When the virus was first detected in humans in the 1970s, infections mostly occurred through contact with infected animals. Then it evolved to be able to spread from human to human.
Over the past three years, the virus has rapidly evolved into different strains that can spread more easily between humans. While much of the 2022 outbreak involved sexual transmission and intimate contact, the strain spreading most widely now can transmit through close personal contact of many kinds — for example, sharing linens or simply caring for sick children. Alarmingly, children are particularly vulnerable to this strain.
We’re studying the genetic changes that have enabled these new strains to do better at evading the immune system. Understanding these mutations is essential for developing effective drugs and vaccines before the virus spreads further.
Why focus on developing antiviral drugs — wouldn’t vaccines be enough?
Vaccines are the best defense against viruses, but there are no available vaccines designed specifically against the mpox virus. There are two vaccines against smallpox that have been found to provide a good degree of cross-protection against mpox. However, there isn’t widespread access to vaccines in the countries hardest hit by the current outbreaks.
Antiviral drugs provide another essential tool, especially for people who are already infected. Small-molecule drugs are often faster and cheaper to manufacture and distribute than vaccines and can help infected people clear the virus and prevent them from spreading it to others, limiting the virus’s ability to evolve further.

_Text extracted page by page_
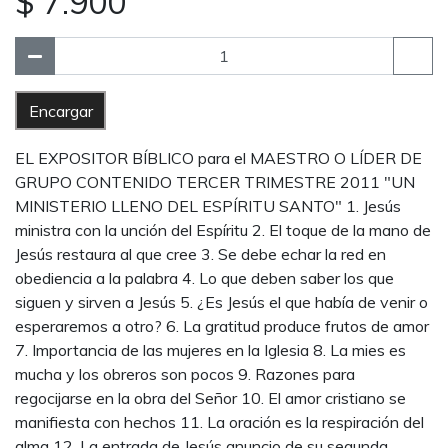
$ 7.900
Encargar
EL EXPOSITOR BÍBLICO para el MAESTRO O LÍDER DE
GRUPO CONTENIDO TERCER TRIMESTRE 2011 "UN
MINISTERIO LLENO DEL ESPÍRITU SANTO" 1. Jesús
ministra con la unción del Espíritu 2. El toque de la mano de
Jesús restaura al que cree 3. Se debe echar la red en
obediencia a la palabra 4. Lo que deben saber los que
siguen y sirven a Jesús 5. ¿Es Jesús el que había de venir o
esperaremos a otro? 6. La gratitud produce frutos de amor
7. Importancia de las mujeres en la Iglesia 8. La mies es
mucha y los obreros son pocos 9. Razones para
regocijarse en la obra del Señor 10. El amor cristiano se
manifiesta con hechos 11. La oración es la respiración del
alma 12. La entrada de Jesús anuncio de su segunda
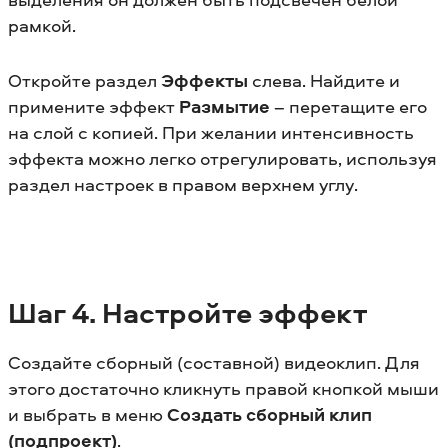
рамкой.
Откройте раздел
Эффекты
слева. Найдите и
примените эффект
Размытие
– перетащите его
на слой с копией. При желании интенсивность
эффекта можно легко отрегулировать, используя
раздел настроек в правом верхнем углу.
Шаг 4. Настройте эффект
Создайте сборный (составной) видеоклип. Для
этого достаточно кликнуть правой кнопкой мыши
и выбрать в меню
Создать сборный клип
(подпроект)
.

_YOUR TASK_
From the mpox passage, pull out the wording verbatim, starting at "Why focus on" and ending at "the current outbreaks.".

_RESULT_
Why focus on developing antiviral drugs — wouldn’t vaccines be enough?
Vaccines are the best defense against viruses, but there are no available vaccines designed specifically against the mpox virus. There are two vaccines against smallpox that have been found to provide a good degree of cross-protection against mpox. However, there isn’t widespread access to vaccines in the countries hardest hit by the current outbreaks.